Simple - Julie Estève

Bon, ce deuxième roman de Julie Estève je l'attendais avec une rare impatience et une belle curiosité. Depuis ma rencontre percutante avec Lola, l'héroïne de Moro-sphinx, son premier roman, un vrai choc de lecture qui possédait tous les ingrédients laissant penser qu'on découvrait là une sacrée écrivaine. Mais, le passage du premier roman à la suite n'est pas toujours évident alors, à l'impatience s'ajoute une petite dose d'appréhension, c'est normal.

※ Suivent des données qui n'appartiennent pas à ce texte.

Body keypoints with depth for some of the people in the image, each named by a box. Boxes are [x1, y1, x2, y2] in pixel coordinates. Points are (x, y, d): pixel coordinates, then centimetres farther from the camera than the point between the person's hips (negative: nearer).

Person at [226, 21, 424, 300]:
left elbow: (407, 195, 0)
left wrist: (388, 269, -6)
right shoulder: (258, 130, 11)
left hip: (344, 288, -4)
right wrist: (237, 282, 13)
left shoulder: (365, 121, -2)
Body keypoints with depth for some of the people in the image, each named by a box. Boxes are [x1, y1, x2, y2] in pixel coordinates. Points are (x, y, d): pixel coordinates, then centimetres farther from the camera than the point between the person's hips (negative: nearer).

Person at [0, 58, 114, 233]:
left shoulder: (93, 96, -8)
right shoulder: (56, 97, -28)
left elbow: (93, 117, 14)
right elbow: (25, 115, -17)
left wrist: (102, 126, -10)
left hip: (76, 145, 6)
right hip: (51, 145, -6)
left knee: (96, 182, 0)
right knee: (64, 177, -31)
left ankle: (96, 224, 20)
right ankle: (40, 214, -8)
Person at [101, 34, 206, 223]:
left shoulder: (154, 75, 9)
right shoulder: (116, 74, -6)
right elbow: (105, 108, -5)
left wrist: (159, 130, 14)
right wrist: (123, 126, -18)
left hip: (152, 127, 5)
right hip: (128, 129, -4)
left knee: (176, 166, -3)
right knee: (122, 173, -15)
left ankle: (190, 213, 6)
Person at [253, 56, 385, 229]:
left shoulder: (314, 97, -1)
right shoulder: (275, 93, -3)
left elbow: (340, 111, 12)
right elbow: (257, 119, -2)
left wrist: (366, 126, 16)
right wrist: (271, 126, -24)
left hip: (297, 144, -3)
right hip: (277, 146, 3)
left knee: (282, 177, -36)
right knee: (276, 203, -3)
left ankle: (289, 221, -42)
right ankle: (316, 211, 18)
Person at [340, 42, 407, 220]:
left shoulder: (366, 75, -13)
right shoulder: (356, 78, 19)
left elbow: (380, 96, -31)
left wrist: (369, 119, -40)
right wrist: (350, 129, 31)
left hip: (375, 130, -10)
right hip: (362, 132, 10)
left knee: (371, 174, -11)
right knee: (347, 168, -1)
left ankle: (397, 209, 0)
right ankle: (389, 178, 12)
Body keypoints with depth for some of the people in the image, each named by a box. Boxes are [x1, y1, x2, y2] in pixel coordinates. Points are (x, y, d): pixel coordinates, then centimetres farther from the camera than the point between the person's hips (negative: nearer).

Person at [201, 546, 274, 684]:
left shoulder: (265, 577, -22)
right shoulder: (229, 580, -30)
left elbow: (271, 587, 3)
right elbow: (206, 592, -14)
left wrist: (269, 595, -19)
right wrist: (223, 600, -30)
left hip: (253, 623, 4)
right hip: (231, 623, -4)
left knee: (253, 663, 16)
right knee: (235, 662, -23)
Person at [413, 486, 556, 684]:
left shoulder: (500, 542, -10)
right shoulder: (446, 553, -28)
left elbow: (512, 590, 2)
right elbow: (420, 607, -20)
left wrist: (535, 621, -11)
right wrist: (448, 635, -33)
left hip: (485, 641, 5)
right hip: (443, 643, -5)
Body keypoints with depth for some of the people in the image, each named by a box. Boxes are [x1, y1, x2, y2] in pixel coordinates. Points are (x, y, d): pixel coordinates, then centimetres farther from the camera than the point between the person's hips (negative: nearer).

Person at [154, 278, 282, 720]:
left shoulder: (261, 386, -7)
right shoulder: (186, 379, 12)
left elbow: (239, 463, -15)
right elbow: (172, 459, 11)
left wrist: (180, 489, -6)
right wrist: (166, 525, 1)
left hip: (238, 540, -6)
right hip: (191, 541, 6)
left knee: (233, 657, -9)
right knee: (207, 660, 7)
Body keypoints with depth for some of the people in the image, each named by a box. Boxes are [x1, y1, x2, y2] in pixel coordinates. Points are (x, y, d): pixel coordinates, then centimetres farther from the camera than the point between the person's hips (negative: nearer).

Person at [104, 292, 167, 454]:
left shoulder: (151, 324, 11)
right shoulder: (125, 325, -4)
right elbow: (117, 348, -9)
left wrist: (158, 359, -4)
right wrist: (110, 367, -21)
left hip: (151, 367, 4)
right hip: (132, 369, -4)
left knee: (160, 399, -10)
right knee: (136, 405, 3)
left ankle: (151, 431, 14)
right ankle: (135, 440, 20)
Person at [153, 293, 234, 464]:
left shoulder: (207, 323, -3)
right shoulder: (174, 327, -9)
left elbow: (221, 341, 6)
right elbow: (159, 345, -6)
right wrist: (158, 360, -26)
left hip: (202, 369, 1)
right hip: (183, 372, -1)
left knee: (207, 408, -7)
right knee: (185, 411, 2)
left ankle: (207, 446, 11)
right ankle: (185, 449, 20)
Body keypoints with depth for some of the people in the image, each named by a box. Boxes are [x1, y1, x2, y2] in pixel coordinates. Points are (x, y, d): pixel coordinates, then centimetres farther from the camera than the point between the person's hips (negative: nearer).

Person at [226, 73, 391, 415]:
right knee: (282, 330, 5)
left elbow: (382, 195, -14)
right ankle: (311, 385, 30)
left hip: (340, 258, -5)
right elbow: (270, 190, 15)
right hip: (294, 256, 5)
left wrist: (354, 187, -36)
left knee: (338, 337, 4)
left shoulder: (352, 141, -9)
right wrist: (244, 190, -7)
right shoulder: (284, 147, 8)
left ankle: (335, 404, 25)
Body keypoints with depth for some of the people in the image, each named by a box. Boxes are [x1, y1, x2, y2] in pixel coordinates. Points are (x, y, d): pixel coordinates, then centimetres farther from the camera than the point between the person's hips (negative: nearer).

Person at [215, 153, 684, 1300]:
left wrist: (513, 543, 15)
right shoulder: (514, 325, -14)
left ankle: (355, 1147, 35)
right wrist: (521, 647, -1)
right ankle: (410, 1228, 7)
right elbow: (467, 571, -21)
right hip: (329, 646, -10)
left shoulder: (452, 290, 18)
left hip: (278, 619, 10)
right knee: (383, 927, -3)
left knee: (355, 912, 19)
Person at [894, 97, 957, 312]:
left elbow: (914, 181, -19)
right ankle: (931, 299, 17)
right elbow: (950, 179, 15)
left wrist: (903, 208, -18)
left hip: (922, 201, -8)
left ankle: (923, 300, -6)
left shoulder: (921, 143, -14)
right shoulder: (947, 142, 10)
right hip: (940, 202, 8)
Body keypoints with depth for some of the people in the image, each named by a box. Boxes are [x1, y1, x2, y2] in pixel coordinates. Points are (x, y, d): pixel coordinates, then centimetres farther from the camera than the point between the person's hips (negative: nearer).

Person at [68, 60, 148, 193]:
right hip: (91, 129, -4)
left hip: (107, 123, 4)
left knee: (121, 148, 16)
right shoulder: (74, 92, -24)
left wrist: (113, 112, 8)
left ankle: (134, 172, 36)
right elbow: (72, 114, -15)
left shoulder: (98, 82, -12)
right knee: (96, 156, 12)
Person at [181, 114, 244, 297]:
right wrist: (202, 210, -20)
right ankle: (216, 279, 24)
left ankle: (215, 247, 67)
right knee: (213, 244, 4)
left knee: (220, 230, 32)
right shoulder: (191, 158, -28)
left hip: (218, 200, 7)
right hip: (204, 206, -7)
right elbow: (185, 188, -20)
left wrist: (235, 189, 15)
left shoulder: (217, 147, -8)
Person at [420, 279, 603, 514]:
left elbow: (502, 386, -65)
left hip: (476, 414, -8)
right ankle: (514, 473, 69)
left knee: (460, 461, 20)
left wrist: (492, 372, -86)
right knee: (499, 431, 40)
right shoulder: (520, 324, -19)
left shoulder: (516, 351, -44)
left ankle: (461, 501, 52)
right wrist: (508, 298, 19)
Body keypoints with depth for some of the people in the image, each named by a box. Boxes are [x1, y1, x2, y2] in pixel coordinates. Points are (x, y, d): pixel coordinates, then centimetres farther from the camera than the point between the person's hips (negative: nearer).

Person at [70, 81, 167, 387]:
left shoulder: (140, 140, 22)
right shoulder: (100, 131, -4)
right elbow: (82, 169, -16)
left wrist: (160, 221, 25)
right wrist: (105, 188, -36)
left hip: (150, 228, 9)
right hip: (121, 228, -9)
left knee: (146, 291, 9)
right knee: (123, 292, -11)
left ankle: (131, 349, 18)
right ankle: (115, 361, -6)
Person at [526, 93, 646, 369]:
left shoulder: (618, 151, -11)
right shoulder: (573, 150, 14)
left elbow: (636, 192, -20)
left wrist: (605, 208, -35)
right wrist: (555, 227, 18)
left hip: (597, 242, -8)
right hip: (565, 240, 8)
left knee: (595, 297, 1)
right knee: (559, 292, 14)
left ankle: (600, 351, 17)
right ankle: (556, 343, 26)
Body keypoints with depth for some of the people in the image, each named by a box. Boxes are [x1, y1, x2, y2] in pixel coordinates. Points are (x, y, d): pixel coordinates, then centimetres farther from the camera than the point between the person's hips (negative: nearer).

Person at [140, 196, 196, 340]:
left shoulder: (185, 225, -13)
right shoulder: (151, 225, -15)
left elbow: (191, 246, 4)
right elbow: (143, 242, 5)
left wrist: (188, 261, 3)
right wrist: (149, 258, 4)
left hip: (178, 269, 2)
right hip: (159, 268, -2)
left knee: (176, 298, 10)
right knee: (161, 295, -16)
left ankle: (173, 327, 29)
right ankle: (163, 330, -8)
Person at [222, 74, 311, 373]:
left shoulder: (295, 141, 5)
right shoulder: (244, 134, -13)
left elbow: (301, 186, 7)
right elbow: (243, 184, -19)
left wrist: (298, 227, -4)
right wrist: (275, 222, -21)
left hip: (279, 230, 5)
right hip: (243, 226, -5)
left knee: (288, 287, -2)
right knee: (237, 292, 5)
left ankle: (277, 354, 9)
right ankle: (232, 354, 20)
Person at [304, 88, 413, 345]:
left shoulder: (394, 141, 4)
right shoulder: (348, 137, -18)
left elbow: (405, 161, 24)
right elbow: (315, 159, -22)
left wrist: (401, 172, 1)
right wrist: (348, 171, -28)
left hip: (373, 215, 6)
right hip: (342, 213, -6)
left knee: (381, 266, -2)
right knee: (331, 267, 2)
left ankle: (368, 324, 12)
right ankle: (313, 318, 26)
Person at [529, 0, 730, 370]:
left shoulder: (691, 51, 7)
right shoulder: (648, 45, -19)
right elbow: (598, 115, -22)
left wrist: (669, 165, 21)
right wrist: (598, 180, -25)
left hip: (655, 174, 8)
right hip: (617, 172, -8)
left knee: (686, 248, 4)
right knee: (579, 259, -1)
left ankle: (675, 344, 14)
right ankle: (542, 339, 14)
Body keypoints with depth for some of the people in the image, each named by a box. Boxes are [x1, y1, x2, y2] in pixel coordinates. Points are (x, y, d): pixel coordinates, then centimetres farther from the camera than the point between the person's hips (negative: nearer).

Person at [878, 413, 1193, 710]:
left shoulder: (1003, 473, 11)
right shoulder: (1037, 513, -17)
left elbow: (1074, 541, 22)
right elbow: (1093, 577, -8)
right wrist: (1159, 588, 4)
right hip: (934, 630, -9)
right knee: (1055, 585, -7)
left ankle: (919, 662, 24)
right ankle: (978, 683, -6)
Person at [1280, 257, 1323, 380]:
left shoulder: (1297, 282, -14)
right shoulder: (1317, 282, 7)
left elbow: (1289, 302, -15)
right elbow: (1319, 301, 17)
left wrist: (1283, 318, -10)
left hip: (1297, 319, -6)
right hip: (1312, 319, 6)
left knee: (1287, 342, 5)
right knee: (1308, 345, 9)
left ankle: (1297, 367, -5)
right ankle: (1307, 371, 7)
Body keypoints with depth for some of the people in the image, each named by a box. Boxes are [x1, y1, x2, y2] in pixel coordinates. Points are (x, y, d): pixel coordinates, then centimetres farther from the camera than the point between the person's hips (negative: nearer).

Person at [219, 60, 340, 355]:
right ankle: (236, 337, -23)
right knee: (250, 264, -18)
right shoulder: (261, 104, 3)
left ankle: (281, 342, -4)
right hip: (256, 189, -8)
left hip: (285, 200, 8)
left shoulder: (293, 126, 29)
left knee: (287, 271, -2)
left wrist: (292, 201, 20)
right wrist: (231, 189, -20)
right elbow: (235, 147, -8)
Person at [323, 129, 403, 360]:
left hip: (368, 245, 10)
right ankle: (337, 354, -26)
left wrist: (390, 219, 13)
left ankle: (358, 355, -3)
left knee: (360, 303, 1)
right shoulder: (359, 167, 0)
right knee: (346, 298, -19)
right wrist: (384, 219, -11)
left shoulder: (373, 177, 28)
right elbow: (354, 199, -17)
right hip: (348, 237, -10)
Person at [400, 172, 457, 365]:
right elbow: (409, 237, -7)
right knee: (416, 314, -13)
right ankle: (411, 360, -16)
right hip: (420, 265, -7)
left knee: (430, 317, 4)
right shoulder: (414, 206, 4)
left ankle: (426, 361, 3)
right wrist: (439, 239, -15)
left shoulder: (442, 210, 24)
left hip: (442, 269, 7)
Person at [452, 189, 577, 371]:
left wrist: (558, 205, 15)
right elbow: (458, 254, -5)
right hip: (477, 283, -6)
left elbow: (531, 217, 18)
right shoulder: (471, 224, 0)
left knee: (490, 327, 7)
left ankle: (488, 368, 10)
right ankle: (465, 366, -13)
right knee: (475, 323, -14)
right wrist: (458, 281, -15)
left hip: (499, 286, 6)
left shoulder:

Elle disparait vite, cette appréhension. Dès les premiers mots en fait : "Antoine Orsini est mort et le soleil n'y peut rien". Reste à savoir qui était Antoine Orsini, parce que pour le reste "On ne dira pas ici comment il est mort. Ce qui l'a tué. On écoutera, dans les odeurs de maquis, de marjolaine sauvage, la voix d'un homme qui pour certains ou le reste du monde, n'en était pas tout à fait un". Ça y est ? Vous êtes parti chercher le livre ?... Pas mal comme premières pages, hein ? De toute façon je ne vous en raconterai pas plus sur l'histoire d'Antoine. Je vous dirai juste que l'action se situe en Corse, qu'Antoine est surnommé le baoul du village (une sorte d'idiot en patois), que sa meilleure amie et interlocutrice privilégiée est une chaise qu'il trimballe partout et qu'il ne jure que par son copain Magic. Sachez également qu'Antoine aimait beaucoup Florence Biancarelli et que lorsque celle-ci a été retrouvée morte, forcément, les soupçons se sont tournés vers lui. Avec tout ça, rassurez-vous, vous ne savez rien.
Julie Estève crée ici un héros inoubliable en parvenant à nous le rendre proche, à nous faire entrer dans sa tête sans que jamais le trait n'ait l'air forcé ou incongru. C'est du grand art. On suit l'histoire par les yeux et la voix d'Antoine en même temps que l'on découvre la perception et les réactions extérieures. Cette mise en parallèle des "normaux" et du baoul, c'est aussi l'occasion de renverser les points de vue entre innocents et coupables. Elle réussit à mixer fraicheur et perversion dans l'analyse des sentiments, servie en cela par l'ambiance particulière de ce territoire qui est ici plus qu'un élément contextuel, presque un personnage à part entière. Ce qu'elle fait a l'air simple alors que c'est d'une complexité incroyable. Le cheminement auprès d'Antoine a quelque chose de captivant et l'intrigue est aussi prenante qu'un polar.
En seulement deux romans, Julie Estève nous colle deux sacrés personnages dans la tête, tellement différents l'un de l'autre et pourtant tout aussi marquants. Il y a une force dans son univers, entrevue dans Moro-sphinx et confirmée ici, une forme d'audace aussi à créer hors des sentiers (re)battus en compagnie de personnalités qui interpellent par leur singularité. Tous ceux qui ont lu Moro-sphinx sont dans mon cas et vont se précipiter sur Simple. Pour les autres, n'attendez surtout pas plus longtemps pour faire connaissance avec cette plume exceptionnelle.